私は長く損保に勤務し,その期間のほとんどをサービスセンターという部署で過ごしました。
各社の「サービスセンター」というのは,損害賠償金の支払を主としています。
その前提として示談交渉も行います。
ほぼ加害者側としての仕事ですので,被害者からの請求への対処が中心です。
明らかであるのは「払う側が強い」ということです。
つまりおカネを出す側にアドバンテージがあるのです。
示談交渉において,一見すると被害者は攻める側で加害者は守る側です。
攻める方が強そうですが,実は違います。
「払えない」といわれれば,要求する側は払わせるために色々な手続きが必要になります。
その手続きに要するコスト(時間と費用)が要求額に見合うかどうか。
払う側は,要求する側の主張を待つしかありませんし,それでいいのです。
攻守にたとえましたが,示談交渉は決してケンカや対決でもなく協議です。
相手を敵視したり,対立の構図を作ろうとすると却って失敗します。
誰もが「ある」と思いこんでいる「騙し」はありません。
嘘をついてもそれが露見すれば,そのダメージは計り知れません。
だから払う側が嘘をつくことはありません。
請求者側は払う側が「払い渋り」をするとは思わない方がいいでしょう。
寧ろ,払う側に支払いの根拠となる情報を提供するような姿勢で臨むべきです。
お互いが協力する姿勢―これが請求者側の交渉を成功させる秘訣です。
協調しつつも主張すべき点をしっかり主張する。これはお互いに必要な姿勢です。
腹を割って話し合うことでお互いに折り合えるラインがみえてくるのです。
ヘタなやり方として一例を挙げるなら,当事者を交渉の場に引っ張り出すパターンです。
代理人と話す方が純粋に金銭的な協議にできるので感情的にも楽なのですが・・・
このパターンでは,必ず回りくどく自分の事情を話します。
いかに酷い思いをしたか,家族や周囲の人に心配をかけたか,そして加害者を気遣ったか。
こういう話をくどくどと続けるのです。
あれこれと被害状況を訴えつつ,ハッキリと「おカネをください」とはいいません。
はっきりといわないから言葉の裏にある金銭的要求を察知しても対応せずにスルーできます。
いわば「逆忖度」です。
そもそも最初から当事者を引っ張り出す以上はそういうつもりだろうと予想もしています。
当事者にも言い含めておきます。
だからよほど当事者の心が揺れないかぎりは相手の「くどくど」は徒労に終わるのです。
上品ぶって自分の口から要求額をいわないと望む結果に到達することは不可能です。
思い切って「もっとおカネをください!」といってしまう方が主導権を握る可能性が大きいでしょう。

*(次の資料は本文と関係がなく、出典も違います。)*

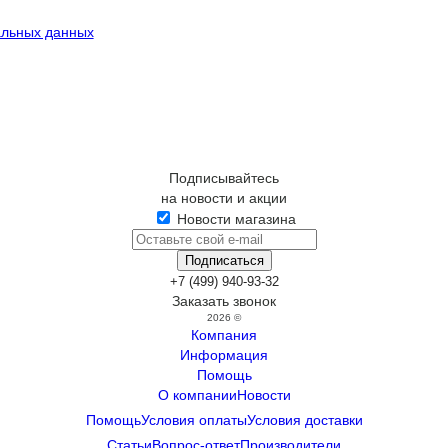
альных данных
Подписывайтесь
на новости и акции
Новости магазина
+7 (499) 940-93-32
Заказать звонок
2026 ©
Компания
Информация
Помощь
О компании
Новости
Помощь
Условия оплаты
Условия доставки
Статьи
Вопрос-ответ
Производители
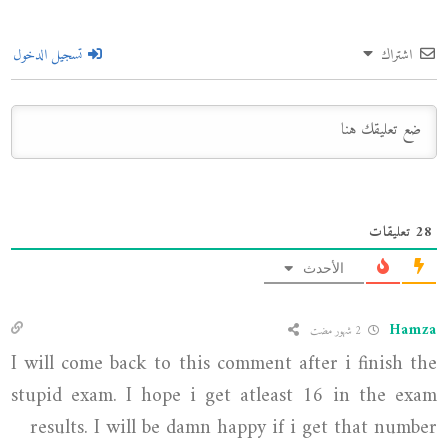
اشتراك
تسجيل الدخول
28
تعليقات
الأحدث
Hamza
2 شهور مضت
I will come back to this comment after i finish the
stupid exam. I hope i get atleast 16 in the exam
results. I will be damn happy if i get that number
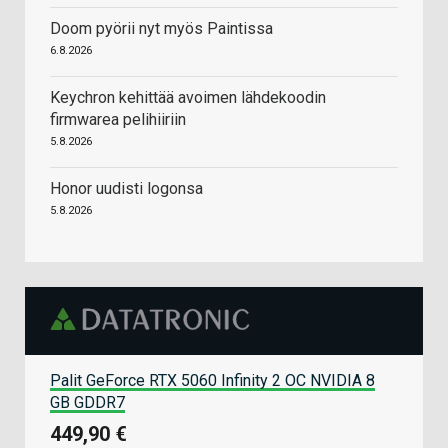
Doom pyörii nyt myös Paintissa
6.8.2026
Keychron kehittää avoimen lähdekoodin
firmwarea pelihiiriin
5.8.2026
Honor uudisti logonsa
5.8.2026
Palit GeForce RTX 5060 Infinity 2 OC NVIDIA 8
GB GDDR7
449,90 €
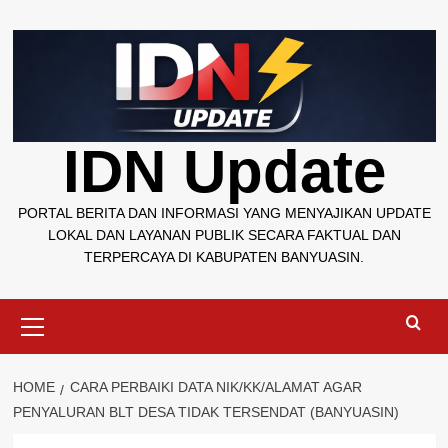
Skip
to
content
IDN Update
PORTAL BERITA DAN INFORMASI YANG MENYAJIKAN UPDATE
LOKAL DAN LAYANAN PUBLIK SECARA FAKTUAL DAN
TERPERCAYA DI KABUPATEN BANYUASIN.
Primary
Menu
HOME
CARA PERBAIKI DATA NIK/KK/ALAMAT AGAR
PENYALURAN BLT DESA TIDAK TERSENDAT (BANYUASIN)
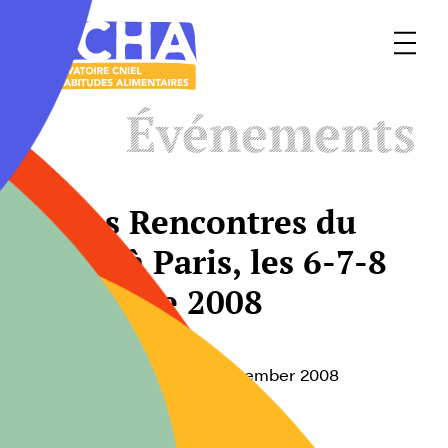
Menu
Le
Événements
mangeur
Ocha
6èmes Rencontres du
GROS, à Paris, les 6-7-8
novembre 2008
DATE
Du 06 November au 08 December 2008
de 00h00 à 00h00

「1000万円くれ」と言ってしまうと,それが上限になる。だから自分からは言わない。
こういう考え方の人もいるようです。
しかし,上手な要求の仕方をすれば,交渉が決裂した後に
「やはり1500万円もらいたい」
と言い直せます。
「その額を出せるという返事をするまではいつまでも待つぞ」と。
やり方は・・・ここには書きませんが,普通にできるのです。
「あんたは1000万円と言ったじゃないか!」と相手が反論できない方法がちゃんとあります。
もちろん要求額には根拠がなければなりません。
根拠なく要求しても勝ち目はありません。
そういえば,若い弁護士さんの示談交渉にボランティアで付き添ったことがあります。
やはりヘタクソなのです。いわなくてもいいことを口にしたり(笑)。
揚げ足をとられかねない発言をしそうになるたびに足を踏んで黙って頂きました。
交渉が決裂してしまい,若い弁護士さんは「もう訴訟しかないですね」と言いましたが,
私は
「2,3日すれば先生のところに『前回の条件で』みたいな連絡がありますよ」
と言っておきました。
予想ははずれて,その日のうちに連絡が入ったそうです。
場数を踏み修羅場を経験すると独特の勘が働くようにもなります。
弁護士や司法書士でないかぎり,そういう場数を踏むことはないとは思いますが。
★ 映画「疑惑」の岩下志麻さんと桃井かおりさん。
弁護士役の志麻さんもさることながら桃井かおりさんが素晴らしい演技でした。